Polresta Jambi yang dinilai lamban dalam menangani laporan dugaan pemalsuan surat yang melibatkan seorang pria berinisial HMA (38)

TINTAJURNALISNEWS –Upaya Polri dalam memperbaiki citra dan meningkatkan kepercayaan publik kembali diuji. Sorotan tajam kini tertuju pada kinerja Polresta Jambi yang dinilai lamban dalam menangani laporan dugaan pemalsuan surat yang melibatkan seorang pria berinisial HMA (38).
Kasus ini dilaporkan oleh SF sejak lebih dari setahun lalu melalui Laporan Polisi Nomor: LP/B-704/X/2024/SPKT/Polresta Jambi/Polda Jambi, tertanggal 18 Oktober 2024. Namun hingga kini, proses hukum atas laporan tersebut belum menunjukkan perkembangan berarti.
Publik pun mulai meragukan keseriusan Polresta Jambi dalam menangani perkara yang diduga melanggar Pasal 263 KUHPidana, tentang pemalsuan surat. Pasal ini mengatur ancaman pidana penjara maksimal enam tahun bagi siapa pun yang terbukti membuat atau menggunakan surat palsu seolah-olah asli.

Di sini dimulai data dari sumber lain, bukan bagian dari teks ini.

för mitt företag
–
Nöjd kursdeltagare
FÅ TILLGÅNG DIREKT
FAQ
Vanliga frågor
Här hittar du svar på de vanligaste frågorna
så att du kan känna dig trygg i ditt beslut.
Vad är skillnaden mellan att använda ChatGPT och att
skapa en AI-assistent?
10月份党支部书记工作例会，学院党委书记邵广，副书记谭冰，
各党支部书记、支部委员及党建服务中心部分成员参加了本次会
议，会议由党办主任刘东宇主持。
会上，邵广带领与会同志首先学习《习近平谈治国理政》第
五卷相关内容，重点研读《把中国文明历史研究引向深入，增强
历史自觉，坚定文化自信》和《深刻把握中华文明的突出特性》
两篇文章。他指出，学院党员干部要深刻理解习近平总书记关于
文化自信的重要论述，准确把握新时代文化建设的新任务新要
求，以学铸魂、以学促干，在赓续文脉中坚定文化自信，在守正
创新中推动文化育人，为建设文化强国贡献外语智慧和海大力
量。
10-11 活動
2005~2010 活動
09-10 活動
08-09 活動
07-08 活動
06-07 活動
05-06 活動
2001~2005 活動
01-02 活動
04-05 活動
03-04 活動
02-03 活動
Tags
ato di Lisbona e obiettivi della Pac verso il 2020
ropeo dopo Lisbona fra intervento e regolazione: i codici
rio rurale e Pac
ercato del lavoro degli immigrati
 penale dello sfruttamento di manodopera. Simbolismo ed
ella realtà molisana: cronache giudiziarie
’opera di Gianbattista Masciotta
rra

Keterlambatan dalam penanganan kasus ini menimbulkan pertanyaan besar di kalangan masyarakat. Apakah aparat penegak hukum benar-benar menjalankan amanah untuk menegakkan keadilan sesuai komitmen yang telah disampaikan oleh Kapolri Jenderal Listyo Sigit Prabowo, yang menegaskan bahwa,
“Apa yang menjadi keluhan masyarakat, khususnya para pencari keadilan, harus direspons secara cepat. Ini bagian dari komitmen kami.”
Desakan kini menguat agar Polresta Jambi segera menuntaskan kasus ini secara transparan, profesional, dan adil. Publik juga berharap Kapolresta Jambi dapat memberikan penjelasan terbuka mengenai perkembangan penyelidikan dan kendala yang dihadapi dalam penanganan perkara tersebut.
Langkah ini dinilai penting untuk menjaga dan memulihkan kembali kepercayaan masyarakat terhadap institusi Polri, sekaligus memastikan bahwa setiap laporan masyarakat mendapatkan perhatian yang proporsional tanpa pandang bulu.